→ **Work task**:
Only the lines from the one with "left knee: (612, 468)" through the last line of the data below are to be duplicated, exactly and without pictures.

START Record set

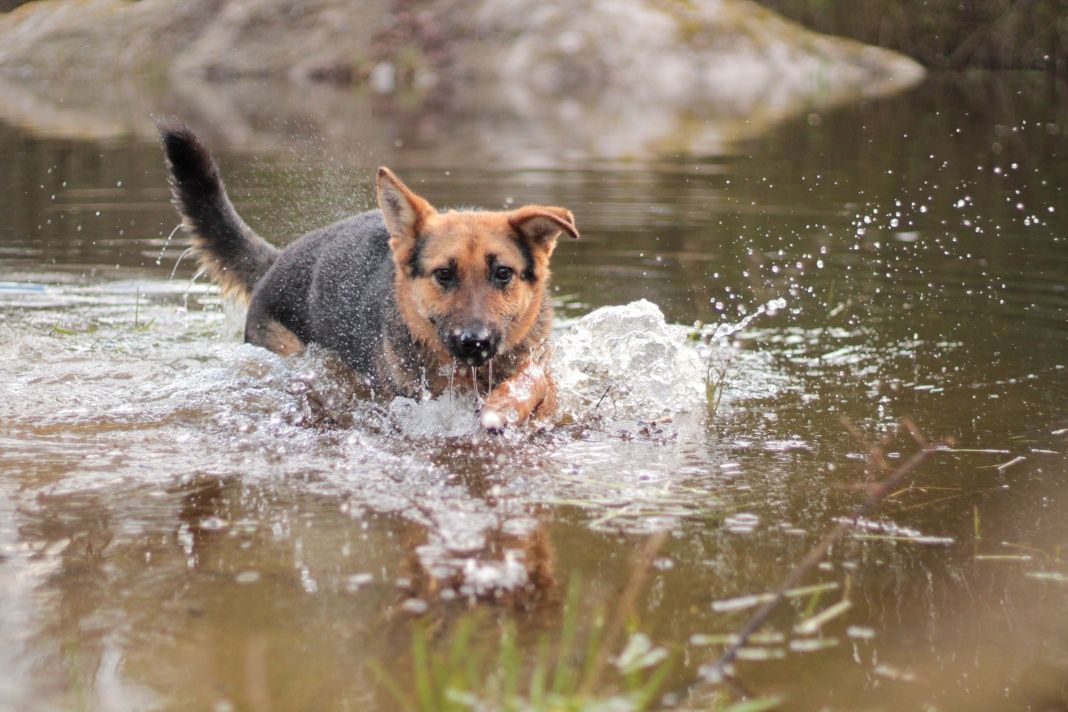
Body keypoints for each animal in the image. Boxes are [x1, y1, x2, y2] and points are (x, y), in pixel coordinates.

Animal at [160, 122, 576, 429]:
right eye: (443, 274)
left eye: (503, 273)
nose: (475, 342)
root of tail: (277, 260)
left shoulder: (539, 369)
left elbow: (535, 382)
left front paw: (505, 405)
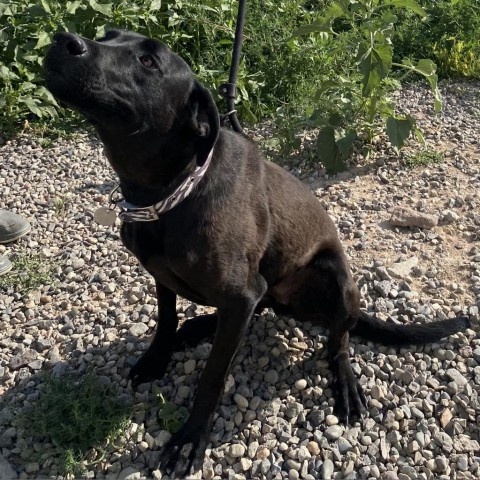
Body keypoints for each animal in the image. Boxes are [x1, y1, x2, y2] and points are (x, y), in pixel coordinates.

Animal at [45, 30, 468, 476]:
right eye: (107, 36)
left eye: (148, 62)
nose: (63, 40)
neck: (172, 194)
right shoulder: (165, 276)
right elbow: (165, 321)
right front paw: (156, 358)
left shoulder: (240, 294)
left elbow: (213, 375)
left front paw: (191, 439)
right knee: (264, 309)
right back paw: (198, 327)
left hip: (336, 278)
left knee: (339, 340)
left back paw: (346, 383)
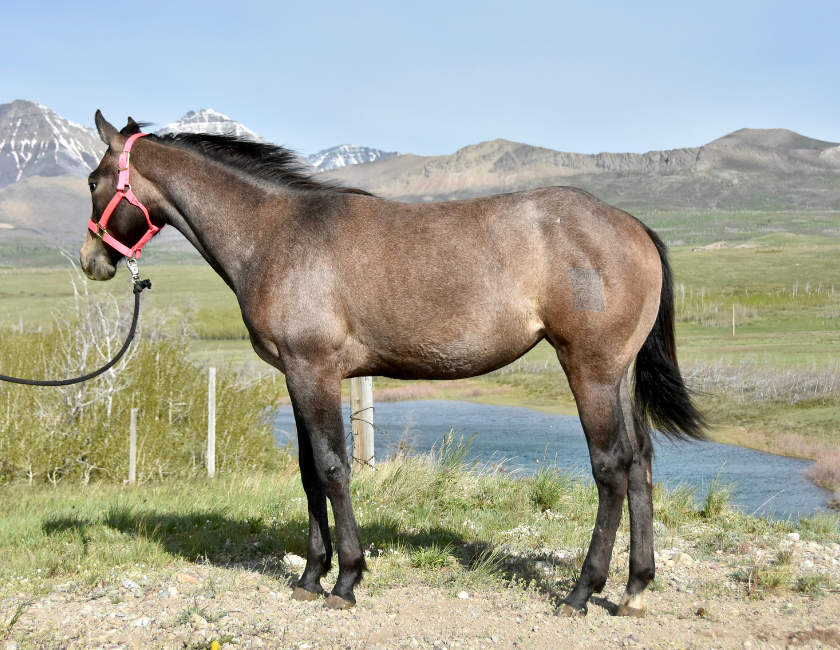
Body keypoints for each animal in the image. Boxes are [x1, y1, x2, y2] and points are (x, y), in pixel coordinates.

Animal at [80, 112, 704, 616]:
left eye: (91, 181)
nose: (91, 261)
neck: (274, 234)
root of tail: (632, 226)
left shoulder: (315, 371)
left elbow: (333, 468)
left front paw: (346, 580)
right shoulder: (295, 377)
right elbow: (308, 473)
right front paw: (311, 576)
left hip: (590, 370)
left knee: (612, 468)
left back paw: (581, 591)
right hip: (616, 374)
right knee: (641, 463)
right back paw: (634, 588)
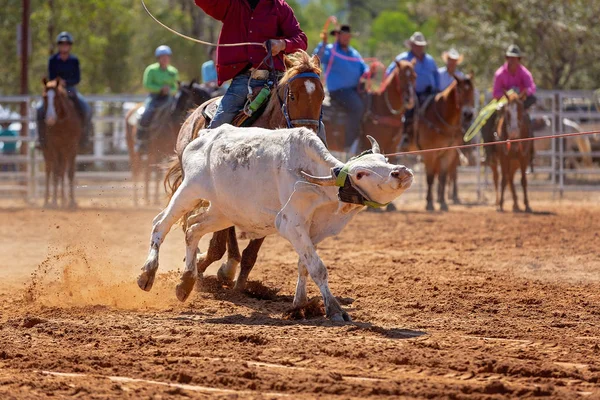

END Record set

→ **Task response**:
left knee: (612, 468)
left back paw: (581, 591)
right hip: (616, 374)
right knee: (641, 463)
right back paw: (634, 588)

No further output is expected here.